TEXT SHOWN:
I never cooked mine, but I leaned too close over a dutch oven full of sourdough biscuits one day and singed it pretty bad. :haha:

Spence
 
I have, but it has been almost 20 years. We cooked a lot over a camp fire then. :hmm: What I remember is you have to make sure the pan does not sit directly on the bottom of the oven. We put a couple of rocks in it to keep it up. And then just try. Now, you have me thinking. Might have to try next week. :grin:
 
I asume you meant Bread. I love cooking in dutch ovens and have made bread many times. I like a no knead bread recipe, here is a link to the video that started it all.

http://youtu.be/13Ah9ES2yTU
 
For a QUICK BREAD, use any biscuit, bannock or cornbread recipe.
(My friends eat my buttermilk "drop biscuits" as fast as they come out of the oven. ====> I don't think that I've ever successfully "filled up" our hungry bunch of "wild Canucks" (from A Company, 10th LA Infantry, PACSA) on hot biscuits/butter/apple butter/jam, even with a pair of 18" dutch ovens.)

TO DO:
1. Decide whether each statement agrees with the dutch oven posts, and answer yes or no, quoting the deciding words. (a) One poster cooked a lot over a camp fire almost 20 years ago. (b) One poster prefers a bread recipe that calls for kneading. (c) One poster has often filled up a hungry group on hot biscuits.
2. Carry on the dutch oven posts past their last line.

DATASET CONTENT:
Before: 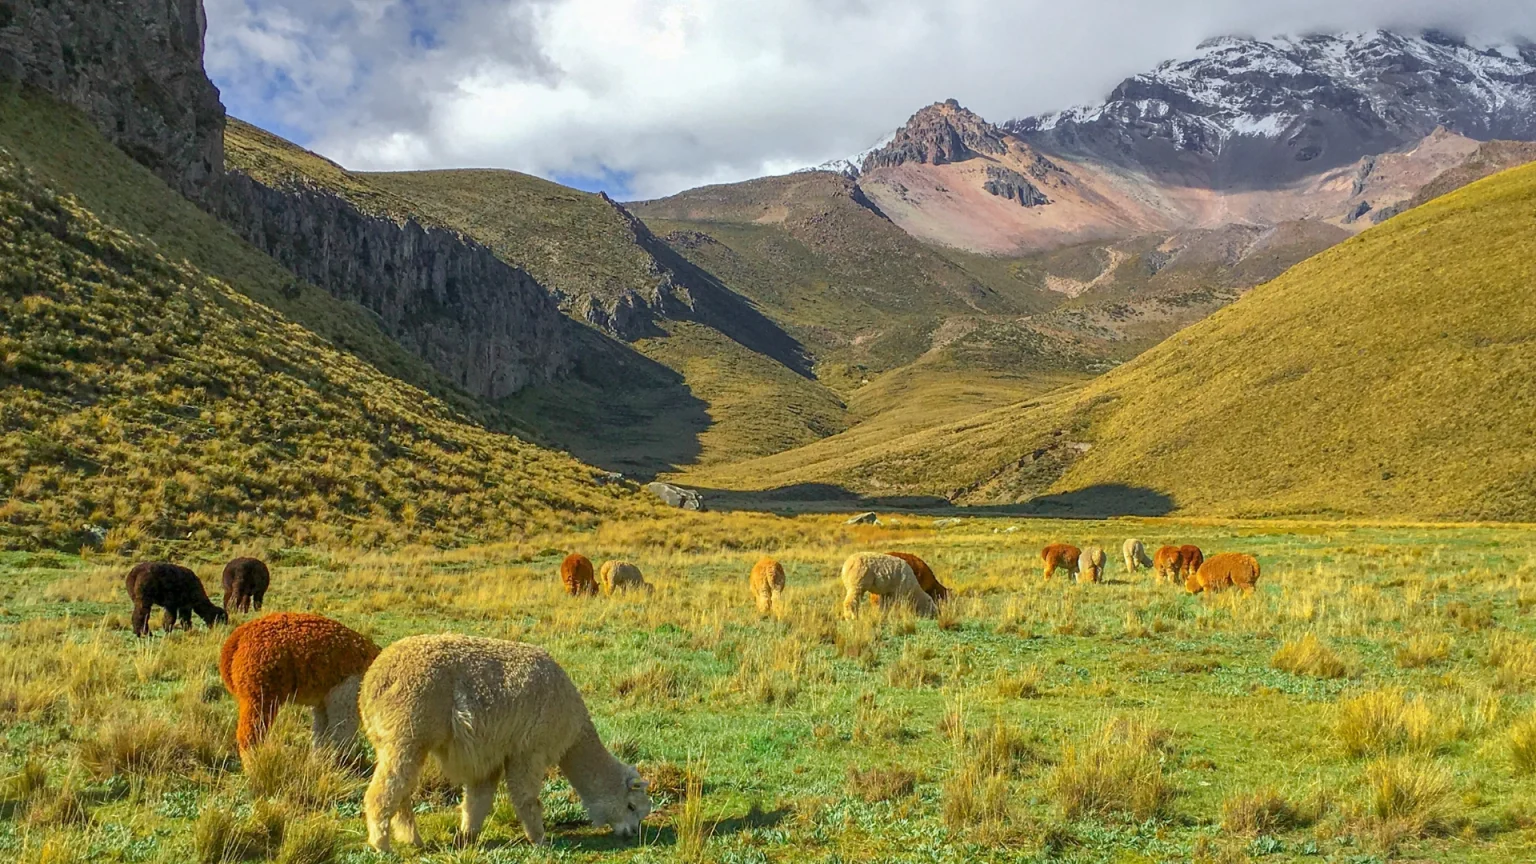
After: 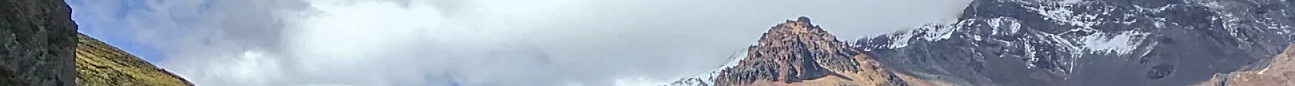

PER-TASK OUTPUTS:
1.
(a) Yes: "it has been almost 20 years. We cooked a lot over a camp fire then."
(b) No: "I like a no knead bread recipe"
(c) No: "I don't think that I've ever successfully "filled up" our hungry bunch of "wild Canucks""

2.
I've made numerous cakes, fruit cobblers, cream pies, sweet rolls, dinner rools & yeast bread "from scratch" in a dutch oven (as a "field skills demonstration" to BSA adult leaders, JASM & SPL, for over 40 years) but I personally find that making those things are "just too time consuming" for most ML/camping pursuits/trips.
(That said, ANY yeast bread or sourdough recipe, as well as any pastry recipe will work WELL in a dutch oven, if you have more than 12 hours "to spare".)

Btw, it has been my experience that the LARGER/DEEPER the oven the better it will bake.

just my opinion, satx
 
My grandmother has a real good recipe for yeast bread in my dutch oven she don't use our oven in the summer time and I think I will try it sometime. Btw I am bad about spelling bread wrong sorry
 
You could also just use frozen bread dough from the freezer section of your local super market. Cook it just like you would in a conventional oven. Put a trivet on the bottom of the of the Dutch oven for your bread pan to sit on and be careful not to burn the top of the loaf as they rise close to the lid.

It’s not my favorite method and you do need a Dutch oven big enough to fit a bread pan,”¦..but it does work.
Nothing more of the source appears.